If something can be done badly, chances are Maupiti Island does it horribly, be it spitting out snide error messages when you try to do basic actions, or its first class degree with honours in pixelbitching from Frustration University. Maupiti? Ha. It has no pity.
But.
Buuuuuuuuuuuuuut…
Despite all of that, there is method in its madness, and if you’re willing to embrace it, no small amount of charm in its telling. The robotic voices that make it so hard to take the characters seriously do at least lighten up the stodgy dialogue with regular giggles, and that’s before noticing the quaint innocence of Lange’s room descriptions. Not for him is a pretty garden just a garden. Instead, it is “Before original sin…” A pier becomes “Ship of Fools.” As he approaches a well, he quietly murmurs to himself “I wish I may, I wish I might,” and in that moment it’s so easy to imagine him pausing in the tropical heat to smile to himself at a joke nobody else heard or would have found funny, and be OK with that.

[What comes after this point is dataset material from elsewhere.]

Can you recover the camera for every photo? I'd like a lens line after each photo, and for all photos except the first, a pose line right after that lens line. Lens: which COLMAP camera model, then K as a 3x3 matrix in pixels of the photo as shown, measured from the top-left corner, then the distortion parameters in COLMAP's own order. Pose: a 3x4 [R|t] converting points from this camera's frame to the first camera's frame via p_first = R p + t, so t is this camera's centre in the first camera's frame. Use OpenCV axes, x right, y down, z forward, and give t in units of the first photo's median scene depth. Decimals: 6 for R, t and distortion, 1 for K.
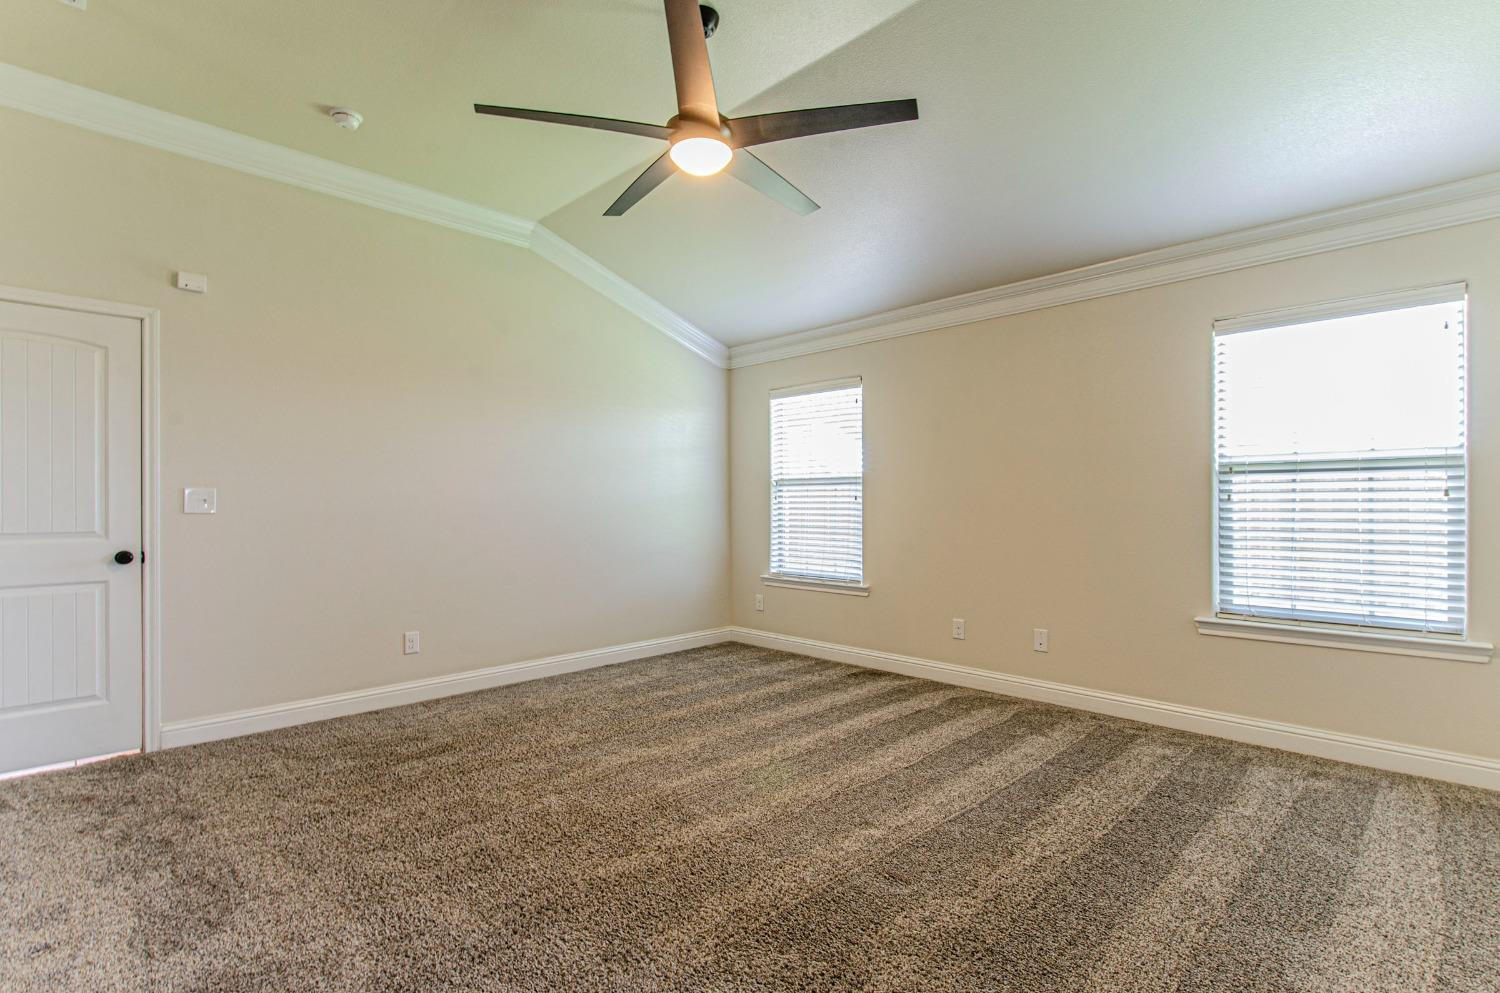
lens RADIAL K [[723.7, 0, 739.3], [0, 723.7, 498.0], [0, 0, 1]] dist [-0.011335, 0.001524]
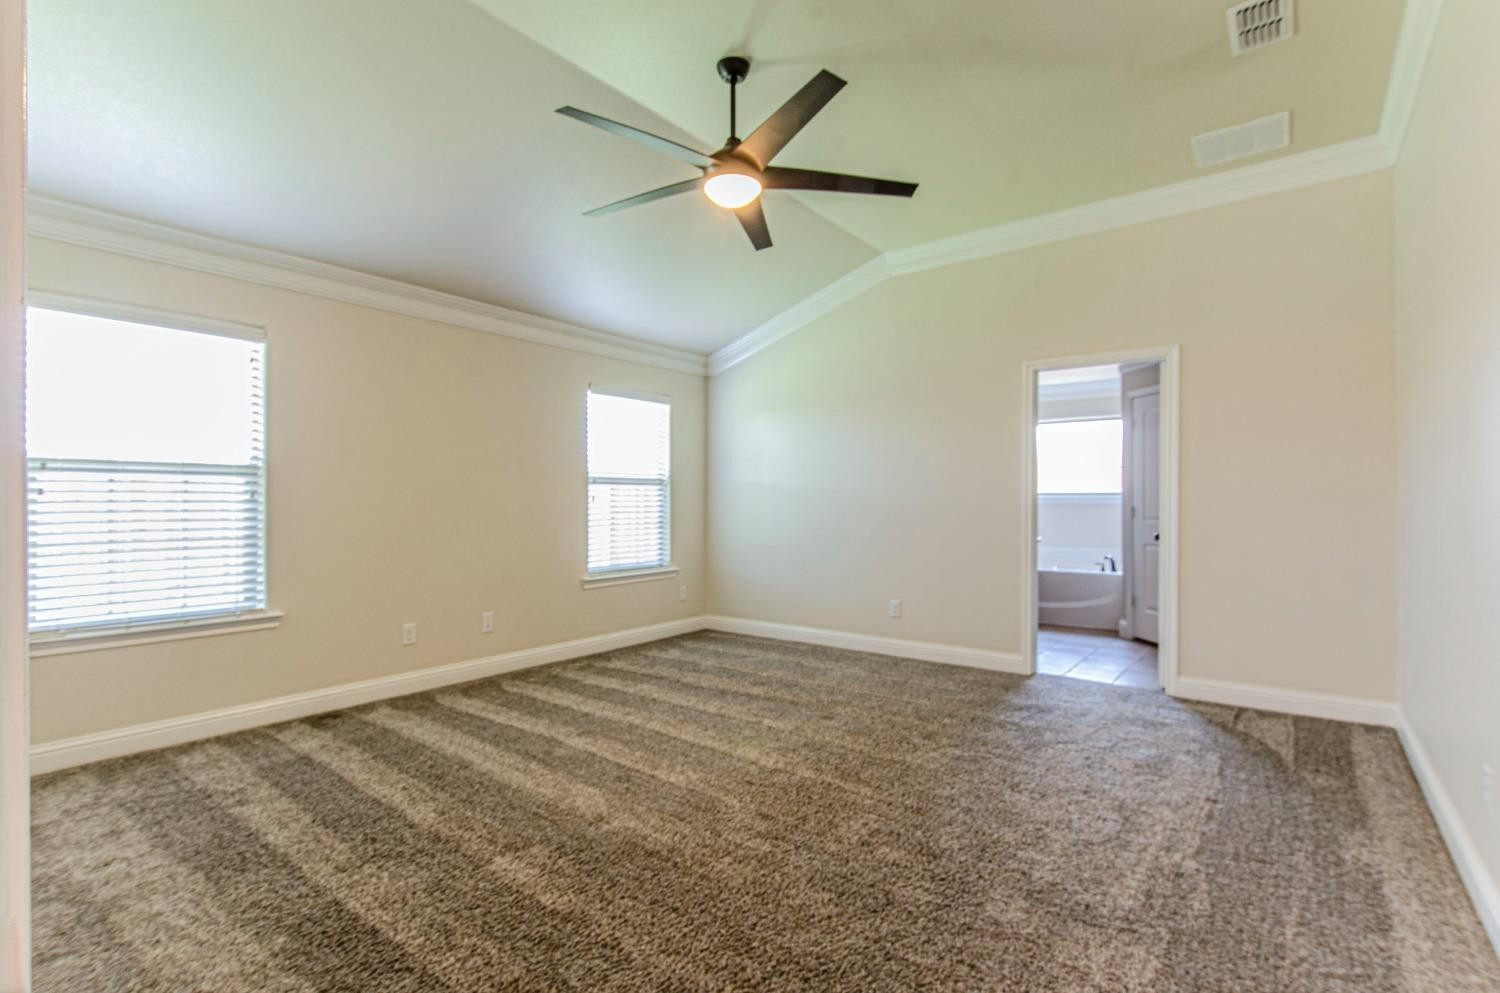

More importantly though, if you do take the time to get that notebook and pen, Maupiti Island is as close to being a detective as any game has ever got. Nothing is handed to you on a plate. If it served you hot stew for dinner, it would dump it into your hands, ignore your screams of pain and innocently ask if you’d like the salt. It’s true the other characters are ridiculously willing to spout their life story at the stranger, from regretted virginity to full breakdowns of exactly who they want to see insert a cactus into their anus and sit on a rock.
Beyond that necessary conceit though, everything you discover is because you discover it, not because you’ve solved a puzzle. You’ve also discovered it in a living world that manages to feel alive even with its characters usually existing as nothing more than names in a list next to the (for the time, beautifully drawn) environments, with the basic writing that really doesn’t work on a minute by minute basis at least giving way to lots to discover and piece together.
Does this mean I recommend playing it? Honestly, no.
But I am glad I have. That’s worth something, at least.
Here’s the version of the story where Lange is psychic and doesn’t need any of your piddling clues to solve the mystery. There is a more involved version on YouTube, but unfortunately it’s in French. Alternatively, if you dare you could track down a copy for yourself. You will hate it. You might also grow to love it. You may do both at the same time. But either way, I can guarantee you will never play anything quite like it ever again.